**Texto fornecido**
####################

As bandeiras do Brasil ganharam duas "atualizações" - ele prefere do que chamar de "releitura" - por parte do artista. Uma delas aparece com o trecho onde se lê ‘ordem e progresso’ rasgado e pendurado, vandalizado, violentado. A outra, "atualização" da bandeira dos Estados Unidos, vem com um vira-lata se confundindo com a imagem e ganhou o título que ainda é a nossa cara: Complexo de vira-lata. "A primeira bandeira da nossa república foi uma imitação barata da bandeira norte-americana".
O porco Napoleão, personagem de George Orwell no livro A revolução dos bichos, surge marcado a ferro com o título da exposição. Tal como no livro, o Napoleão de Renato representa aqueles que, após tomar o poder, tornam-se tão tiranos quanto os que os sucederam. “Napoleão brasileiro também existe, A república brasileira começa com golpe e daí em diante é golpe sobre golpe. Getúlio (Vargas) cria leis trabalhistas mas entrega Olga Benário, grávida, ao governo nazista, para ser torturada e morta”.
Canudos, Caneca, Direta… e o Brasil não mais resiste (2006), única obra não inédita, se descortina em seus mais 7,73X2,5 metros para lembrar o massacre de Canudos, ocorrido sob o governo do nosso primeiro presidente civil, Prudente de Morais. Deitado sobre fundo branco, como se flutuasse na história esquecida do Brasil, Antônio Conselheiro foi concebido em grafite esfumado com pincel duro e gasto sobre lona.
Um lado mais pop surge nos três mapas do Brasil preenchidos com diferentes materiais tridimensionais, como esculturas em 3D. Nossa eterna república das bananas se veste com a fruta ora verde, obra amarela. Ao lado, as linhas territoriais brasileiras se revestem de um Tecido Social mal-ajambrado, mal-costurado, mal-acabado para mostrar o que somos. “Fragmentado como é nosso território e o que eu sou aqui dentro qual o meu lugar nesse tecido social”. No último, Espelho, espelho meu, o objeto em diversos formatos e tamanhos nos reflete, e nele nos refletimos, fazemos uma auto-crítica. “Fui o primeiro a me ver; não estou apontando pros outros”.

####################

**Listagem fornecida**
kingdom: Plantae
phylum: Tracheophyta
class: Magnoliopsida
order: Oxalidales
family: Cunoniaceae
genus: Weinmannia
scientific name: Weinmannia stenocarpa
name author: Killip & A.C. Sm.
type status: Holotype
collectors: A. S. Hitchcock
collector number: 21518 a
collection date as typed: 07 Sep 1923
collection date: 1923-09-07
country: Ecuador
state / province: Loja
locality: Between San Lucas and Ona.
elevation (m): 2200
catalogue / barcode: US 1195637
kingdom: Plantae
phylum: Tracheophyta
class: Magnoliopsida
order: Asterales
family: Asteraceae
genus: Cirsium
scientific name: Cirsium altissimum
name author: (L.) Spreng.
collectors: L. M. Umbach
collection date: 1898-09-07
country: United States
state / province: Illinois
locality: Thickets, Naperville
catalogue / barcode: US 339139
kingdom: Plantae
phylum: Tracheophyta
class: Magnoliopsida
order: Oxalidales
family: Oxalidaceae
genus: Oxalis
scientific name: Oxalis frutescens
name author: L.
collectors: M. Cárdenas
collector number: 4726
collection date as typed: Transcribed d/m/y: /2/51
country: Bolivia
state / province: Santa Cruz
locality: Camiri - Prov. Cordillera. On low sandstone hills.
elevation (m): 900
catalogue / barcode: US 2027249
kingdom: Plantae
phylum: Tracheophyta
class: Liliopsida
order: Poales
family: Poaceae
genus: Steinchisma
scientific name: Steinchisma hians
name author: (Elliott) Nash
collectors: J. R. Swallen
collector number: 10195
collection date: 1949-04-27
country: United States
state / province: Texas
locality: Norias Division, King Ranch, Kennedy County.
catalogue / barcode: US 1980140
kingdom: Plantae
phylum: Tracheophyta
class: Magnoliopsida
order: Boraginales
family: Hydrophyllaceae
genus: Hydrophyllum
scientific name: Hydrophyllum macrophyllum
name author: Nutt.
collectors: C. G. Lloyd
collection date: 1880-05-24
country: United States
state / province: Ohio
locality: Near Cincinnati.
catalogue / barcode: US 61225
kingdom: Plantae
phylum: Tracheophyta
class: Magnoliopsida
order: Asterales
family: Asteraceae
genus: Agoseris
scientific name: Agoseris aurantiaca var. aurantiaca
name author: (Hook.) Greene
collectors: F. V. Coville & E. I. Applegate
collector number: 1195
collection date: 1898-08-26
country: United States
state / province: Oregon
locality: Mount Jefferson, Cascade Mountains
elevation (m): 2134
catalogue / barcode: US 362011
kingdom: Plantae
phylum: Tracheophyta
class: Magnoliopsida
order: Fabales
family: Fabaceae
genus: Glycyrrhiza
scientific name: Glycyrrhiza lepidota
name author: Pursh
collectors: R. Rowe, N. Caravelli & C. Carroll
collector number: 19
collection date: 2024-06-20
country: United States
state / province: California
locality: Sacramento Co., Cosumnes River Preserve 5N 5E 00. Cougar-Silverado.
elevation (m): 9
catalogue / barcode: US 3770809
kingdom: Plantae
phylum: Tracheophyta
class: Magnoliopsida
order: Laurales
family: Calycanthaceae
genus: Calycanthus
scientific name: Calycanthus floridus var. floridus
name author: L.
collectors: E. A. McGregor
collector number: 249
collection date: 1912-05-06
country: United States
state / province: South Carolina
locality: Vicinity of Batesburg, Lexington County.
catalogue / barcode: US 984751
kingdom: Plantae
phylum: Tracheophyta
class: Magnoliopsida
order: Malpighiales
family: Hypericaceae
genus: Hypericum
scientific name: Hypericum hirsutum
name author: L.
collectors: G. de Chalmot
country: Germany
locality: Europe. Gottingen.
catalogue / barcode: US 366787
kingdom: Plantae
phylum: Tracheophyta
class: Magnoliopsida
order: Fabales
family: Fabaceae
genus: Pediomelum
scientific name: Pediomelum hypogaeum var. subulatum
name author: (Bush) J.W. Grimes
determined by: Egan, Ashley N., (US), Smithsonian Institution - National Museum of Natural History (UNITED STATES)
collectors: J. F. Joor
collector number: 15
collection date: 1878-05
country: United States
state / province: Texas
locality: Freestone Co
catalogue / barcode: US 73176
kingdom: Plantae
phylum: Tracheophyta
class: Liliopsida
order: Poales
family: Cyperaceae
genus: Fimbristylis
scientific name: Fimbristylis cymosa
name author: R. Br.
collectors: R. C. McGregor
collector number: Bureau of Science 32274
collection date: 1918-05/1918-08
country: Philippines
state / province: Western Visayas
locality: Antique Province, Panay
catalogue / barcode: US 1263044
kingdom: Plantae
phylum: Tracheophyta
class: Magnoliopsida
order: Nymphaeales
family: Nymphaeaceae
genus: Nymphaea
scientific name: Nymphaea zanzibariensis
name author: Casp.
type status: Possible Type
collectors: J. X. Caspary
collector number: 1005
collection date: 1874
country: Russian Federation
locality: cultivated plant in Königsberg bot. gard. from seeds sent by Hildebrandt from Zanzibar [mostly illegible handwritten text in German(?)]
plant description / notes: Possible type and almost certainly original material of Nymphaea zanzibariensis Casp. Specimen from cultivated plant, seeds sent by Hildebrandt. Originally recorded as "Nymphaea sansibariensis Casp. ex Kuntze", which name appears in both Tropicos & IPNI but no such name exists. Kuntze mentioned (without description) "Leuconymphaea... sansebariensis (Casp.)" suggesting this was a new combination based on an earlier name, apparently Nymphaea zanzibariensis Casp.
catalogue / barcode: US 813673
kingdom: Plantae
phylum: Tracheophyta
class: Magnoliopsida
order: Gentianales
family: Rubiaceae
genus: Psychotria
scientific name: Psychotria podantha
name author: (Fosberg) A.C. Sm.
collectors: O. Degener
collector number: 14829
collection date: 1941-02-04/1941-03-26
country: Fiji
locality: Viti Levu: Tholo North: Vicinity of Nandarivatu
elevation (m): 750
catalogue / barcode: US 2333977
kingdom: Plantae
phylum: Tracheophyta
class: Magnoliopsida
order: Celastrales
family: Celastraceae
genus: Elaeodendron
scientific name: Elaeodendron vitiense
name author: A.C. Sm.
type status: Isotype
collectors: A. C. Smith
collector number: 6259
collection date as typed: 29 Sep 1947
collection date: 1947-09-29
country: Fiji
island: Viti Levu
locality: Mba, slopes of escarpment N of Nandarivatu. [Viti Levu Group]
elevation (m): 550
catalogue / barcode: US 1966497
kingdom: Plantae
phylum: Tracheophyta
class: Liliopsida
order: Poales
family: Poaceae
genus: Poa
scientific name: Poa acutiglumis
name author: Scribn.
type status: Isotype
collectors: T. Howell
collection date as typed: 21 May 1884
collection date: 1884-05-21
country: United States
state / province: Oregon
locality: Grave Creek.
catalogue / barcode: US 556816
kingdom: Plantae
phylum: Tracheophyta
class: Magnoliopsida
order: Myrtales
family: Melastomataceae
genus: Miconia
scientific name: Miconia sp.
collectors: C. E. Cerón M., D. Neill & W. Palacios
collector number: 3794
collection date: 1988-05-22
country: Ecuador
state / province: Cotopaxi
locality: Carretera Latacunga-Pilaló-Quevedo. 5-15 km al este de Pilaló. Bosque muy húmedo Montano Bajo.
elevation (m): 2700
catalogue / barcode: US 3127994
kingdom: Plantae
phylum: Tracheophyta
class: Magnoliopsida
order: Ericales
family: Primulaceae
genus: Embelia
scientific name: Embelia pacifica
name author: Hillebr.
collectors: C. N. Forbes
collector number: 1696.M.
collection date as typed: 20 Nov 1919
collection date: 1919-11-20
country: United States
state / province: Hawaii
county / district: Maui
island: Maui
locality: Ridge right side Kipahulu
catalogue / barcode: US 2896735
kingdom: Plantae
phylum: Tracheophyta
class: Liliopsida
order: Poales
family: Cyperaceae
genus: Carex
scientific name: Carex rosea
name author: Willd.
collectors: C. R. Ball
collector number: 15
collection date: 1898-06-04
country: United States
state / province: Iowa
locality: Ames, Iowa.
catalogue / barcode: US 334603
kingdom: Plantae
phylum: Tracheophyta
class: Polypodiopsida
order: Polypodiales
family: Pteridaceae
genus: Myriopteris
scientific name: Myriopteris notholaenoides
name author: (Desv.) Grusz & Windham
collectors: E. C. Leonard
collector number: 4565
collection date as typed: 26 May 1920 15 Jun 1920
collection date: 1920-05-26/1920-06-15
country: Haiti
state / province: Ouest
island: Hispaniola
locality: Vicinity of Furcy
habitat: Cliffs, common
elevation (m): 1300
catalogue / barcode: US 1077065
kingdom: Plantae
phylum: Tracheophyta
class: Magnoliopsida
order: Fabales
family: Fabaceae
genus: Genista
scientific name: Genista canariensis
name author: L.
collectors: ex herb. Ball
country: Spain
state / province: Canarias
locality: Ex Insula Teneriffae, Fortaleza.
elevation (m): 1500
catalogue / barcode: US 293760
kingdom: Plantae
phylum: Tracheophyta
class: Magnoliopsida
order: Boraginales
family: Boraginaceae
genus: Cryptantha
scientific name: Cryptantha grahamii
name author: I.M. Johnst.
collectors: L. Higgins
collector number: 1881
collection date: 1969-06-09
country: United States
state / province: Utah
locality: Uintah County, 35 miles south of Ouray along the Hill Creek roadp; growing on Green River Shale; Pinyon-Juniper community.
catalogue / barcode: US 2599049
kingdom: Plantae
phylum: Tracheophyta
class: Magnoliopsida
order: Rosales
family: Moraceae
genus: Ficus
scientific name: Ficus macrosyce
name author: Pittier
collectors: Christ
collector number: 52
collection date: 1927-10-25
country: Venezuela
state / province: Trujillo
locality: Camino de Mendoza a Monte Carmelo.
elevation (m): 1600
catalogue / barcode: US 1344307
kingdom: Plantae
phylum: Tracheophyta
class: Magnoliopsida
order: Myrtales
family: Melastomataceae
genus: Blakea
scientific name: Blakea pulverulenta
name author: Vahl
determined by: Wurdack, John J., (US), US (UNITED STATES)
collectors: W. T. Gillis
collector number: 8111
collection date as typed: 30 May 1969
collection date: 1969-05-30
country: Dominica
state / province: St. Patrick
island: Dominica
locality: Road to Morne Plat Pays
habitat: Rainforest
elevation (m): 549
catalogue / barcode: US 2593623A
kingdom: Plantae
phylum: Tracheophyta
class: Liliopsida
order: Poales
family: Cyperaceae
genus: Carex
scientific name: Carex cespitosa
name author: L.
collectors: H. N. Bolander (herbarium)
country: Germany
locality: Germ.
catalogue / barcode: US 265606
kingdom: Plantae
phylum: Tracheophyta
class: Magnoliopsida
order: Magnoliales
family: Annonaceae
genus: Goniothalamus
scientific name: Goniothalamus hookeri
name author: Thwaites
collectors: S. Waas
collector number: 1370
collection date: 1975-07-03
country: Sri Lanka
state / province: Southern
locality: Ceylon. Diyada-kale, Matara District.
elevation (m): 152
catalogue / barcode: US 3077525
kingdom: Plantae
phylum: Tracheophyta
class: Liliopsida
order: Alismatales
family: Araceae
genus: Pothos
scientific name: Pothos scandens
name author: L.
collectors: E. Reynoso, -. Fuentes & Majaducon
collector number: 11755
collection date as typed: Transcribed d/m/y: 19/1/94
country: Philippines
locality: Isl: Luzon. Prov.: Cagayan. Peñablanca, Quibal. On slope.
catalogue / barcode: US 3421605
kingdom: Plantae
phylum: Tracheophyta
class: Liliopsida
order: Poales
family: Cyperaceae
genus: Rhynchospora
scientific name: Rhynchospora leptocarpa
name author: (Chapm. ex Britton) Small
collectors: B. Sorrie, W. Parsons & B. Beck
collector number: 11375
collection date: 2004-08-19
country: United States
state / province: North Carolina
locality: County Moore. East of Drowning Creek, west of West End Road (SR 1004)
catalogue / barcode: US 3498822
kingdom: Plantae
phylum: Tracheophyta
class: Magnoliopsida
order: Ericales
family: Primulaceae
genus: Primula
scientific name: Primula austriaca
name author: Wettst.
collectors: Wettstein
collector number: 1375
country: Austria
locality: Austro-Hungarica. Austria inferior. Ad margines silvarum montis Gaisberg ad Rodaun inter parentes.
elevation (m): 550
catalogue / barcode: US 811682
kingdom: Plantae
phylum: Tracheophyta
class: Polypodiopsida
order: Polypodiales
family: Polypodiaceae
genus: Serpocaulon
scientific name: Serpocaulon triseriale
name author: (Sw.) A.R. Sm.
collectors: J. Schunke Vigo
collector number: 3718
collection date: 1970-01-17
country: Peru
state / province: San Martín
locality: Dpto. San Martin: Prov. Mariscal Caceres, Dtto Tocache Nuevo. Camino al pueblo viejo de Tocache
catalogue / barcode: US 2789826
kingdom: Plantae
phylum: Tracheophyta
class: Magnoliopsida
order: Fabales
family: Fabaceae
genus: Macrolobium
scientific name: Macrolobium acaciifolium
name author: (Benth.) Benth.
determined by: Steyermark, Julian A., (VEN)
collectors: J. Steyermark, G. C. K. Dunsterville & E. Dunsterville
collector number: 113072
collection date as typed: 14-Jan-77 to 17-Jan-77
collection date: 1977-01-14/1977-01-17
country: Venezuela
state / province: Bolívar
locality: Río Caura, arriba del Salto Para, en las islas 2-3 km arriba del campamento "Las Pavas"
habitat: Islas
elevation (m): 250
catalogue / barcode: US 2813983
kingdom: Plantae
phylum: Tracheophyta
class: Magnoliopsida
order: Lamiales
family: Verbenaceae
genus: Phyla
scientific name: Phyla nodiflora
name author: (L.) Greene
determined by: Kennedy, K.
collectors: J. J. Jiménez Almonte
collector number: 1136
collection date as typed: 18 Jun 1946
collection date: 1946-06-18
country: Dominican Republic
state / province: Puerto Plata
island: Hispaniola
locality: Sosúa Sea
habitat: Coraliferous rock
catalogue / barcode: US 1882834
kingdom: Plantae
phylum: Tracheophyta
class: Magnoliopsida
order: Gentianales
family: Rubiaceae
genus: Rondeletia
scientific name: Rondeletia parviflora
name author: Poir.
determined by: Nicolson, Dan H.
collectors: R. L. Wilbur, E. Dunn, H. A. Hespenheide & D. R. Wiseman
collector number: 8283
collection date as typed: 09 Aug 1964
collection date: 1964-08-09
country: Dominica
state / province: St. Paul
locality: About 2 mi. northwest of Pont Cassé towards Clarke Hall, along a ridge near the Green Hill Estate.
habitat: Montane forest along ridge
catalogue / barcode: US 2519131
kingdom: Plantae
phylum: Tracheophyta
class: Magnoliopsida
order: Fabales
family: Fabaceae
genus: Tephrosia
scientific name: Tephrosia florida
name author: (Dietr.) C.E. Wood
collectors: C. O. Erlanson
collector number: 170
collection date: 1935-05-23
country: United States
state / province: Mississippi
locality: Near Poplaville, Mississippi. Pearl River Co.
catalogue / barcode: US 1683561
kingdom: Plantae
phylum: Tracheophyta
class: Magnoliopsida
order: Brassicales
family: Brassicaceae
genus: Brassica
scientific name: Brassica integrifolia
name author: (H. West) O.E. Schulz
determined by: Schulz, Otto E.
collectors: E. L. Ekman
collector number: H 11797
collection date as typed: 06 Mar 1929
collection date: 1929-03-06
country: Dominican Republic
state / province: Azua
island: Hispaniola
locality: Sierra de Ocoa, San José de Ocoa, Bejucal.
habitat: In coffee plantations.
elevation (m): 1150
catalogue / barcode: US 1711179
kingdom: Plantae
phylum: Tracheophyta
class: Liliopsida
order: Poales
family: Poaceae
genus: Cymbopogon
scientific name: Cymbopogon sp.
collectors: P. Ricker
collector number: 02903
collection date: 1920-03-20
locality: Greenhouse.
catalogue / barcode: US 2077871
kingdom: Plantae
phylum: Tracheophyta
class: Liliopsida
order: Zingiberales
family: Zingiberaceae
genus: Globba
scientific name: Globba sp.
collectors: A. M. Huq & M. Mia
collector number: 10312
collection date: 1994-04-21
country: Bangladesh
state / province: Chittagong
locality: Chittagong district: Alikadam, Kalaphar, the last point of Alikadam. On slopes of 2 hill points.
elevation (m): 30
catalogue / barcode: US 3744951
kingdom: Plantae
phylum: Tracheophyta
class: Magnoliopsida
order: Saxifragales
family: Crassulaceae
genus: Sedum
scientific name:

####################

**Objetivo**
Transcreva do texto fornecido o trecho que começa em "Canudos, Caneca, Direta…" e termina em "gasto sobre lona.". A listagem é um material independente do texto fornecido.

**Resposta desenvolvida**
Canudos, Caneca, Direta… e o Brasil não mais resiste (2006), única obra não inédita, se descortina em seus mais 7,73X2,5 metros para lembrar o massacre de Canudos, ocorrido sob o governo do nosso primeiro presidente civil, Prudente de Morais. Deitado sobre fundo branco, como se flutuasse na história esquecida do Brasil, Antônio Conselheiro foi concebido em grafite esfumado com pincel duro e gasto sobre lona.